His rendition was recently posted by staff on Facebook as a commemoration of the one-year anniversary of President Barack Obama's executive action that would shield from deportation millions of immigrants in the country illegally. The programs are stalled by a court battle.

Some of the workers on the doomed plane were guest workers under the Bracero program and had finished their contracts, some on the plane had entered the country or stayed in it illegally and were being removed from the U.S.

The workers’ names remained unknown until poet, author and performer Tim Z. Hernandez tracked them down with the help of others and performed to raise money for a memorial headstone. The gravestone listing each victim was erected in 2013, 65 years after the crash.

The song has been sung by many artists: Bruce Springsteen, Bob Dylan, Willie Nelson, Dolly Parton, John Cash and others. O’Malley said it crept into the Irish music genre through folk singer Paddy Reilly.

O’Malley said the song has lessons for today’s political environment around immigration and the acceptance of refugees from Syria.

“I think it becomes so easy to lose sight of the human beings and families involved when we talk about comprehensive immigration reform and even Syrian refugees. There’s a kind of namelessness that accompanies the globalization of indifference,” O’Malley said in a telephone interview with NBC News Latino Monday.

O’Malley said the poem and song does a nice job of “stripping bear the anonymity, of the falsehood that some of these migrant workers are not human begins and don’t have names.”

“I think the beauty of our country is that through all sorts of different years and movements of histories and influences, whether its in civil rights or new American immigrants, there is this yearning in our country for full participation, for inclusion, for recognition,” O’Malley said.

“The belief at the core of it is the same, the belief that we share as Americans, that all are created equal and the dignity of all persons,” he said. “That’s the value here that (GOP frontrunner) Donald Trump misses. It’s a belief we affirm sometimes through conflict and sometimes through a lot of pain.”

Around Thanksgiving there will be reminders that American food is often planted and harvested by a workforce that consists of workers who overwhelmingly lack legal status in the country.

“One of the truths we lose sight of as Americans is we would not have a lot of the food on the table were it not for migrant workers, something important to remember at this time of Thanksgiving,” O’Malley said.

O’Malley’s views on immigration have found strong support from some immigration activists. But it has yet to serve as a springboard for a higher showing in the election polls. He has remained in single digits and has been a distant third to frontrunner Clinton and to Sanders.

“There’s always an inevitable frontrunner,” O’Malley said, blaming the limited debates and an attempt to delay the debate schedule. He added that it’s still early.

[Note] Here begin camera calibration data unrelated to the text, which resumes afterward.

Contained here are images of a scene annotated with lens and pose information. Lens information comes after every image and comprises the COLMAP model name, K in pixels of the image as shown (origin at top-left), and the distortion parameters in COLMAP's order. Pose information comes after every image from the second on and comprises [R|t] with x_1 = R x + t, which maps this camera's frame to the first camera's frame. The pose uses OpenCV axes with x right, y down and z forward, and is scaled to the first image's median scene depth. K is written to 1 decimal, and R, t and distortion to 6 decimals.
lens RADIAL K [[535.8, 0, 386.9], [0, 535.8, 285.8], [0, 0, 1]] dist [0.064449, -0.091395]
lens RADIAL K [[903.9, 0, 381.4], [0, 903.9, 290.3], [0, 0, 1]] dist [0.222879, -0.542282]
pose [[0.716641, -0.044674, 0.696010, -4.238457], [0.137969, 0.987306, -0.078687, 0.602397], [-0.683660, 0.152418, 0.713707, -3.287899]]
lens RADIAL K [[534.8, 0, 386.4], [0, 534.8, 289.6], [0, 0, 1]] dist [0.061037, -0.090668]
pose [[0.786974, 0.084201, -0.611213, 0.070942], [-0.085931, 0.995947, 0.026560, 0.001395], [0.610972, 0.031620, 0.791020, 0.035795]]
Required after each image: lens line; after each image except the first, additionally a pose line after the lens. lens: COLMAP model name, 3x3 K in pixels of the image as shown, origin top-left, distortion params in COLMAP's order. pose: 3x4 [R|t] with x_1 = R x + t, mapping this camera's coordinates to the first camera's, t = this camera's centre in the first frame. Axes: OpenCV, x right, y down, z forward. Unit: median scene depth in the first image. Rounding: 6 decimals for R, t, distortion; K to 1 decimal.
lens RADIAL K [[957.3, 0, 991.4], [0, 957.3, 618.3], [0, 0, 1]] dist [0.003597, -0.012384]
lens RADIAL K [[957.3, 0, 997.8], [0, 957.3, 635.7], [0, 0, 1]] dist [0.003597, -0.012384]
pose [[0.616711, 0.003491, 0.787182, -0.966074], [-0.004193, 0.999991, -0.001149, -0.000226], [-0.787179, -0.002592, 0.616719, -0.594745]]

He vowed to continue to “speak to where our country’s going” and not accuse immigrants of taking jobs as he said Sanders has done or to speak out of both sides of his mouth on immigration, which he accused Clinton of doing.

He expressed optimism about his potential showing in Iowa and New Hampshire. “I think we’re going to surprise people coming out of Iowa.”

O'Malley has brought out the guitar other times during the campaign. A search in YouTube turns up videos of his range – from a rendition of Guthrie's "This Land Is Your Land" in Nashua, N.H. to a playful jam of Taylor Swift's "Bad Blood" on The View.

O’Malley said he hasn’t yet learned any “corridos,” popular songs in Spanish that often tell a story, some written about migrants and crossing the border.

But he sees a role for his guitar-playing in his campaign, even if, as he said, “some would debate if I can play guitar.”

“I think music is a great leveler and we feel so much alienation and distance from our leaders that music breaks down all barriers,” he said. “It’s an international language that helps cross the divide, party or distance or race.”